2.3. Clr4 Prefers H3K9me1 over H3K9me0 as Substrate and Its Automethylation Is More Strongly Inhibited by H3K9me1 than by H3K9me0
Next, we were interested in comparing the steady-state kinetic parameters of H3K9me0 and H3K9me1 peptide methylation and their possible crosstalk with Clr4 automethylation. After confirming that similar concentrations of H3K9me0 or H3K9me1 peptides were used in the experiments (Supplementary Figure S2), the Clr4 WT enzyme was incubated with the H3K9me0 or H3K9me1 peptides in a concentration range of 25–400 µM in methylation buffer supplemented with radioactively labeled AdoMet as a cofactor. The methylated samples were separated by gel electrophoresis and the signals for automethylation and peptide methylation were detected by autoradiography using the same film exposure for both gels (Figure 3A,B). The quantified gel images for peptide methylation were used to derive the steady-state kinetic parameters of Clr4 by fitting to the Michaelis–Menten model (Figure 3C). Using the H3K9me0 peptide, we observed a Km-value of 118 µM for the WT Clr4 (Table 1), which is very similar to a previously published value (101 µM [44]). Our data demonstrate that Clr4 has stronger preference for the H3K9me1 peptide than for H3K9me0. This difference was mainly due to better binding of H3K9me1 peptide than H3K9me0 as indicated by an around seven-fold lower Km-value (Table 1).
Table 1.
Substrate | Clr4 WT | Clr4 A454R | ||||
---|---|---|---|---|---|---|
Km (µM) | rel. vmax | Ki (µM) | Km (µM) | rel. vmax | Ki (µM) | |
H3K9me0 | 118.9 ± 9.4 | 1.13 ± 0.18 | 126.8 ± 7.9 | 37.2 ± 9.1 | 0.8 ± 0.05 | 43.3 ± 0.6 |
H3K9me1 | 16.38 ± 2.2 | 1.05 ± 0.02 | 24.6 ± 1.82 | 5.5 ± 1.6 | 1.14 ± 0.03 | 11.5 ± 1.6 |
For both peptides, Clr4 automethylation decreased with an increase in the peptide concentration, indicating competition between the ARL and external peptide substrate for access to the active site. The Ki-values of the peptides on automethylation activity showed an around five-fold stronger inhibition of Clr4 automethylation by the H3K9me1 peptide than by H3K9me0 (Figure 3D and Table 1). This result confirms the stronger binding of H3K9me1 than H3K9me0 and quantitatively fits to the seven-fold reduced Km-value. These findings also indicate that monomethylated histone tail peptides can overcome the Clr4 autoinhibition better than the unmodified tails.

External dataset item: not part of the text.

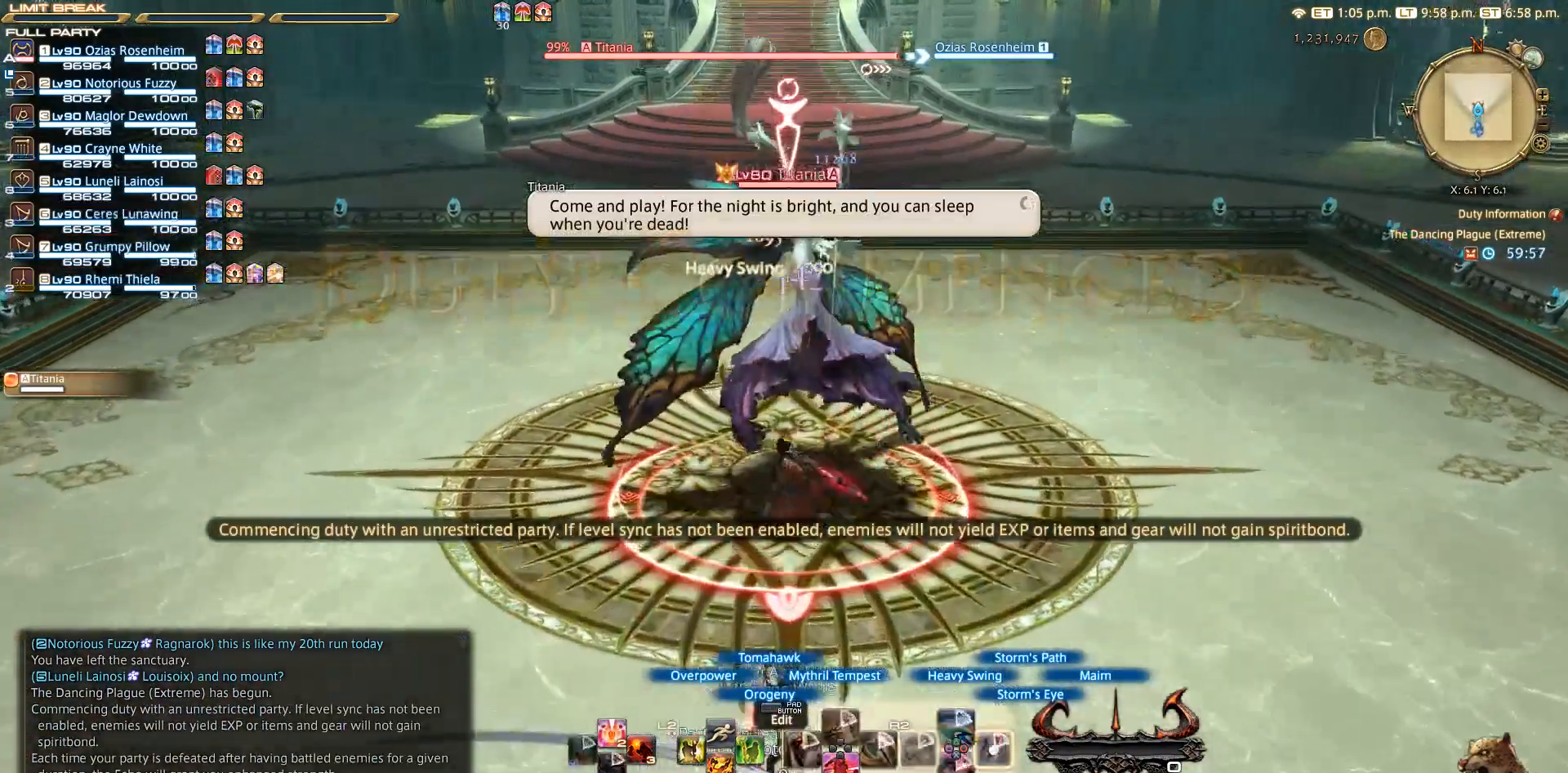
{"buttons": ["CIRCLE", "R2"], "left_stick": "up", "right_stick": "center", "events": [[50, "CIRCLE", "down"], [250, "CIRCLE", "up"], [250, "R2", "down"], [333, "CIRCLE", "down"], [350, "CIRCLE", "up"], [450, "CIRCLE", "down"]]}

To confirm the preferential activity of Clr4 on H3K9me1, a second methyltransferase assay was conducted with unlabeled AdoMet using MALDI-TOF mass spectrometry for the detection of methylation activity. In agreement with the previous results, a higher preference for H3K9me1 over H3K9me0 as substrate was detected (Figure 4A,B, Supplementary Figure S3). After 2 h of incubation of WT Clr4 with equal concentrations of both peptides (H3K9me0 or H3K9me1) and the same concentration of unlabeled AdoMet, almost no methylation was detected with H3K9me0 (Figure 4A), while about 40% methylation was observed with H3K9me1 (Figure 4B). After overnight incubation, the samples showed 54% total methylation with the H3K9me0 substrate (12% H3K9me1 and 42% H3K9me2) (Figure 4A), but around 95% methylated H3K9me2 product was obtained with H3K9me1 (Figure 4B). The distribution of different methylated products observed after methylation of H3K9me0 also confirms the observation in the radioactive kinetics that H3K9me1 is the preferred substrate, because the absence of a transient accumulation of H3K9me1 demonstrates that the conversion of H3K9me1 to H3K9me2 is faster than the reaction converting H3K9me0 to H3K9me1.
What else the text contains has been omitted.